A Primer on Collecting a Judgment in California

A Primer on Collecting a Judgment in California

On Behalf of | Jul 2, 2015 | Business

Often times, a judgment creditor will complain that he/she may have a money judgment from the Court stating that a judgment debtor owes them money, but that the debtor fails or refuses to pay. Winning the litigation and getting the judgment is sometimes only half the battle.

Legally speaking, a judgment is an obligation resulting from verdict: an obligation, e.g. a debt, that arises as a result of a court’s verdict contained in a document setting out an obligation of this kind. In order to obtain a judgment against a debtor, a creditor or collector must take the debtor to court. If the debtor loses or does not respond, the court will issue a judgment in favor of the creditor or collector. The judgment will be filed with the court, and once that happens, it is public record. The negative effects to their credit and public embarrassment are often not enough to motivate a debtor to pay up.


What is a creditor to do? Retain commercial collections attorney Ronald P. Slates.

There are several options to collect a judgment and each has its benefits and costs, and may or may not be available, effective or prudent to use, depending on the financial situation of the debtor.  It is important for judgment creditors to have a competent creditor attorney to help them determine the best course of action, and to monitor the judgment debtors until the debtor pays, or money is collected.

A money judgment in California is good for ten years (Code of Civil Procedure Section 683.020).  California is one of the few states that allow a renewal of a money judgment, without a maximum on the number of renewals.  The judgment must be renewed before the time to enforce the judgment expires (Code of Civil Procedure Section 683.130(a)), and cannot be renewed if the judgment has been renewed within the last five years (Code of Civil Procedure Section 683.110(b)).
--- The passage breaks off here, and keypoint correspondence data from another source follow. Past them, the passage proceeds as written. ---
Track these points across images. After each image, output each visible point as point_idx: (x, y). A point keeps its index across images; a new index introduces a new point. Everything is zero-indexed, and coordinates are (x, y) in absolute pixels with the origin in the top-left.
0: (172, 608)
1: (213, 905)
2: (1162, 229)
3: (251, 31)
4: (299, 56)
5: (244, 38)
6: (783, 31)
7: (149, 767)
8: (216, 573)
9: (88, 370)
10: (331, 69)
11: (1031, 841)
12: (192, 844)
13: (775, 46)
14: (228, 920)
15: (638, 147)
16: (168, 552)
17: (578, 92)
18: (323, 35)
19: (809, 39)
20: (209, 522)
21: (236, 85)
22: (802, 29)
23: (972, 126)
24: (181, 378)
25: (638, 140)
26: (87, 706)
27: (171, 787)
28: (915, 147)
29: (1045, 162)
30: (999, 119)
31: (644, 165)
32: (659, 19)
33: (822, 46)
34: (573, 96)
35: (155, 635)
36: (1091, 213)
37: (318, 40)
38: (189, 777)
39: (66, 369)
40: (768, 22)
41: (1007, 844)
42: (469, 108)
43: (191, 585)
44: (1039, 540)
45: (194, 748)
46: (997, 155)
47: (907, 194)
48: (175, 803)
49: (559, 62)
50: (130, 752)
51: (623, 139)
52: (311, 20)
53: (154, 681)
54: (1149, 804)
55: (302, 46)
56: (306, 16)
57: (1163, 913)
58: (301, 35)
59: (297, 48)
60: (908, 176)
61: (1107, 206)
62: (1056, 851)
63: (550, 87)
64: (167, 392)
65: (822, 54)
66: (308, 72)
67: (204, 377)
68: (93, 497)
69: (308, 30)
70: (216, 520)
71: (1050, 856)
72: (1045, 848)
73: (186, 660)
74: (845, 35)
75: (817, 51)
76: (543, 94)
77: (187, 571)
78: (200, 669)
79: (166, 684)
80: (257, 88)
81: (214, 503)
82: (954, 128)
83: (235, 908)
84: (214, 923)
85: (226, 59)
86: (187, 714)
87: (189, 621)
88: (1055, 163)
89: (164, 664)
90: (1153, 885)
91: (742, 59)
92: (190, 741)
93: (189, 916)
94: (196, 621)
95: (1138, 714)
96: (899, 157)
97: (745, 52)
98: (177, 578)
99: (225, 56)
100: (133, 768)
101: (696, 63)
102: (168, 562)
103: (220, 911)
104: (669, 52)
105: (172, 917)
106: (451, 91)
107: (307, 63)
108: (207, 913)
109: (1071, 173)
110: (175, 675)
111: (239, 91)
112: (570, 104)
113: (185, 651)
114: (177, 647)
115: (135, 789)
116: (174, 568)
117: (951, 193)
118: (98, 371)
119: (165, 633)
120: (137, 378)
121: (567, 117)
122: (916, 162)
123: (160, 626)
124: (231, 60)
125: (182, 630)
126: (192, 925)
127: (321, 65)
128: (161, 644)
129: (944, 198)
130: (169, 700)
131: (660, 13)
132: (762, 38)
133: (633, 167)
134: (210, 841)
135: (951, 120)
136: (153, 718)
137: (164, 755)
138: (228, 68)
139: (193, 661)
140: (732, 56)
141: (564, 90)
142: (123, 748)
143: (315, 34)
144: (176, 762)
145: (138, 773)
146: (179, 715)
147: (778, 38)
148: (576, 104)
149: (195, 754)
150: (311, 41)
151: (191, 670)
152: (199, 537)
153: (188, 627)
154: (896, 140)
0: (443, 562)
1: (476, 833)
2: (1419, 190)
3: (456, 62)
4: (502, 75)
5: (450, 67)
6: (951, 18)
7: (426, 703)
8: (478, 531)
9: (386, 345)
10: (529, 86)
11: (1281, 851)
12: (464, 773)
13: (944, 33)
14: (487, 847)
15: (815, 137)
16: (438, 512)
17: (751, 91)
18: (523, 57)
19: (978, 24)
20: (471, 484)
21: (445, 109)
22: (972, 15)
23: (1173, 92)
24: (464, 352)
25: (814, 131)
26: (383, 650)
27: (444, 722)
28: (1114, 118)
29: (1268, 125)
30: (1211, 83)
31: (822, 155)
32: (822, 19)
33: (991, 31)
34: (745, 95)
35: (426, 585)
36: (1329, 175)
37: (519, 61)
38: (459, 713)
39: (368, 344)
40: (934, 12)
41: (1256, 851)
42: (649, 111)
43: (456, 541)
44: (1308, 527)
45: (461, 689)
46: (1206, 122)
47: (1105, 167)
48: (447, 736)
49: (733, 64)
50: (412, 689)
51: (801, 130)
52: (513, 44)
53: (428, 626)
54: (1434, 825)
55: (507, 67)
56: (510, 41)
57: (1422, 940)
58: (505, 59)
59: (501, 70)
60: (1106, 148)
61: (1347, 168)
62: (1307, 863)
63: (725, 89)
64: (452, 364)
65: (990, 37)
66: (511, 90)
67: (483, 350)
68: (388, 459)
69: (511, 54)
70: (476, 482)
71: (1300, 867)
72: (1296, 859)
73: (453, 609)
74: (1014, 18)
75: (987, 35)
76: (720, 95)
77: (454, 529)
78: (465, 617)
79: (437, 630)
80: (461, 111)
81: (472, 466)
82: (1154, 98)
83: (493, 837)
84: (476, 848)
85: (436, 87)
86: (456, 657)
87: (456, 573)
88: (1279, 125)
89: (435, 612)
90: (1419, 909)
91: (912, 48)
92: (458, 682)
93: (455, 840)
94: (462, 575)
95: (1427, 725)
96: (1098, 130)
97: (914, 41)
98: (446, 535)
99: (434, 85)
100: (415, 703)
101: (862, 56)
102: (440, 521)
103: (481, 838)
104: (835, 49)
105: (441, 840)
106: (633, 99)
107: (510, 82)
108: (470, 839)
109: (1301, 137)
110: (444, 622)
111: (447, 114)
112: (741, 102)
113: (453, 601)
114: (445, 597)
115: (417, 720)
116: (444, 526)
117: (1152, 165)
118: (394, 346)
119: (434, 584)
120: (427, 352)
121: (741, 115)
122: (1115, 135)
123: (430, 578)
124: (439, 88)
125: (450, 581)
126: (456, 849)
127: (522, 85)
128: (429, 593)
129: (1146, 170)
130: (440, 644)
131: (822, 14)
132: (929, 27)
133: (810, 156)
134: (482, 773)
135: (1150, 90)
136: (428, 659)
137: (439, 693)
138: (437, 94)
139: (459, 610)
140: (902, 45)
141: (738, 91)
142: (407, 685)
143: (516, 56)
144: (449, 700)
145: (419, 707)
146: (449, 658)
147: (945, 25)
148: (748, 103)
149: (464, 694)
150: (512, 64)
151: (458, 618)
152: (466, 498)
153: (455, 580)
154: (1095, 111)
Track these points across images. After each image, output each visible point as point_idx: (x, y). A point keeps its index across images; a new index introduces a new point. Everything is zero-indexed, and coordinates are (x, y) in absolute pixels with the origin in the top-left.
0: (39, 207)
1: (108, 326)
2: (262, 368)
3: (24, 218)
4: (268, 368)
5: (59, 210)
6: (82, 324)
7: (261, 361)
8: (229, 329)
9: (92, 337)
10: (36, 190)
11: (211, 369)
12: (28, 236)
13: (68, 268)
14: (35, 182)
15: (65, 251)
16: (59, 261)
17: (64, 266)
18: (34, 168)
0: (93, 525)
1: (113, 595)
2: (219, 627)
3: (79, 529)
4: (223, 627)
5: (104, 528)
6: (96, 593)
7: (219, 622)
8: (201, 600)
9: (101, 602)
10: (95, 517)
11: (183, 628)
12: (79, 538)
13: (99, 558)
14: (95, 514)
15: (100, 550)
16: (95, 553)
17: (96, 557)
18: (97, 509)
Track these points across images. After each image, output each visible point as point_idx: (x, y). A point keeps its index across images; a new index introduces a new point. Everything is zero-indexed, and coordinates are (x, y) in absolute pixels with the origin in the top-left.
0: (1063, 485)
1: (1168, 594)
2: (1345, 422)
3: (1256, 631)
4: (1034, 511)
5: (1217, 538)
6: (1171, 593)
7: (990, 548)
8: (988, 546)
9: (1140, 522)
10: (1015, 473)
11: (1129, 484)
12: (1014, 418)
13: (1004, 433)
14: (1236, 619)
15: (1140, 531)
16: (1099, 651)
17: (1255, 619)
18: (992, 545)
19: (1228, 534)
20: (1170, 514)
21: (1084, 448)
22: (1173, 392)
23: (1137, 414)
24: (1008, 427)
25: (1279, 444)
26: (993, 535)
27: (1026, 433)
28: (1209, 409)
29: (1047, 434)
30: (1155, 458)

There is a benefit to the Judgment creditor of renewing early and often in that the Judgment earns interest from the time the Judgment is entered until it is paid.  Interest earned is simple interest, as it does not compound.  When a judgment is renewed, the unpaid interest is added to the principal amount due and interest is now earned on the new principal.  Additionally some costs paid by the debtor may be included in the new principal of the money judgment.  Renewing the judgment has the effect of compounding the interest earned.